Would you pull out every line of the material that contains the string "https"?

──────── THE DATA

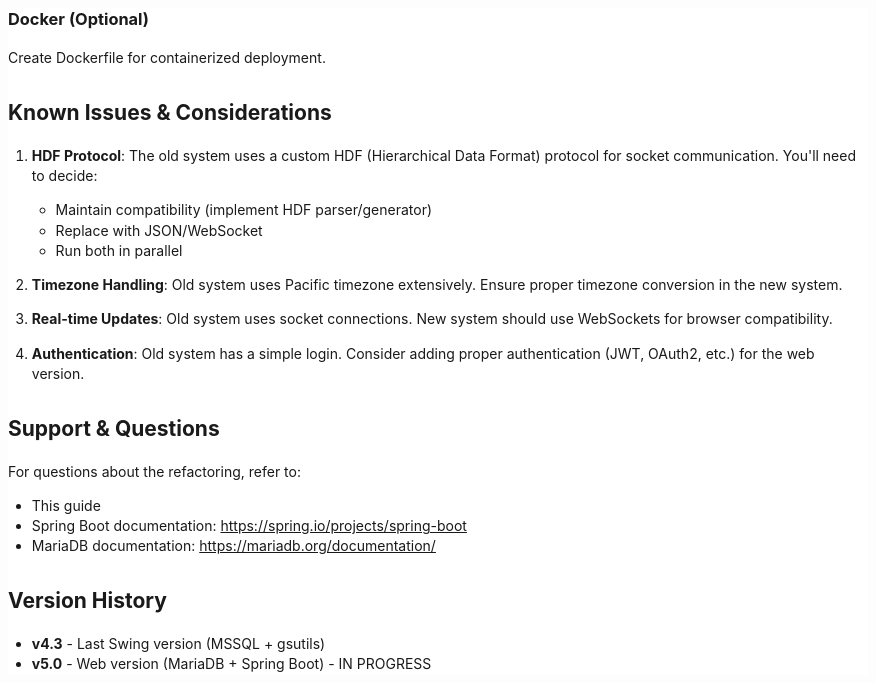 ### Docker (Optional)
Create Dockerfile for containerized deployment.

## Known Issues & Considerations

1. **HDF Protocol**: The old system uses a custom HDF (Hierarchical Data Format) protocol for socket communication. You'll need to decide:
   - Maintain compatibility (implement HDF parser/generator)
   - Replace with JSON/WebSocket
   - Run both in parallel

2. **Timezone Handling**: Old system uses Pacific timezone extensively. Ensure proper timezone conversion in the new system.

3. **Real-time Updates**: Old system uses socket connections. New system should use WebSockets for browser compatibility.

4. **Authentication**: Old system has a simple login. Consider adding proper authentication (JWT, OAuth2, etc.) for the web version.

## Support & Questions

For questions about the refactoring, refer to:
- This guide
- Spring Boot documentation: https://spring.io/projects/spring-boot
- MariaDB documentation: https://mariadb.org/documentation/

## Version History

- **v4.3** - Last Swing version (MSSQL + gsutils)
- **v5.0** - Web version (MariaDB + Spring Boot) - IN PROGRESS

────────────────
──────── THE DATA

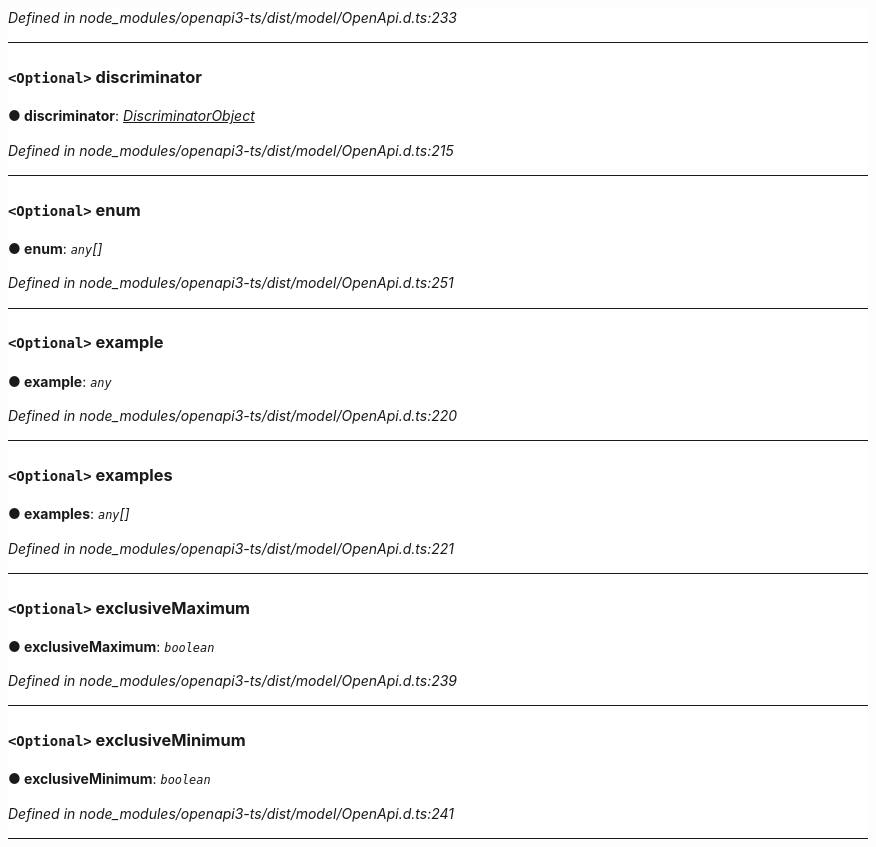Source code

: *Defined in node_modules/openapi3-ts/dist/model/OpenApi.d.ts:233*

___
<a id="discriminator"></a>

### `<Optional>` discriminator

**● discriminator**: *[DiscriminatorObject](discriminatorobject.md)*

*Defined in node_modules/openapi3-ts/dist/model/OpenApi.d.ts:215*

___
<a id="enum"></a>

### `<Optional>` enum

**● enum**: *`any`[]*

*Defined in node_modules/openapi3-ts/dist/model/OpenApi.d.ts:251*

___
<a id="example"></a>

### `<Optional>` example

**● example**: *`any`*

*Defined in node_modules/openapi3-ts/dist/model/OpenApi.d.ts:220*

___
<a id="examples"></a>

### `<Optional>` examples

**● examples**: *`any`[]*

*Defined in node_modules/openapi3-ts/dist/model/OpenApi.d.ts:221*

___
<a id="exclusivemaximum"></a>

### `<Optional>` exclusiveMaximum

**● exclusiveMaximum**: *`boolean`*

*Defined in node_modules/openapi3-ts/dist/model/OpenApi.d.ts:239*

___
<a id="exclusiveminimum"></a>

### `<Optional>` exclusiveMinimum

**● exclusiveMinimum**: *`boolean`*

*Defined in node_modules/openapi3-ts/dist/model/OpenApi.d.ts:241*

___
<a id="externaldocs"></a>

────────────────

EXPECTED OUTPUT
- Spring Boot documentation: https://spring.io/projects/spring-boot
- MariaDB documentation: https://mariadb.org/documentation/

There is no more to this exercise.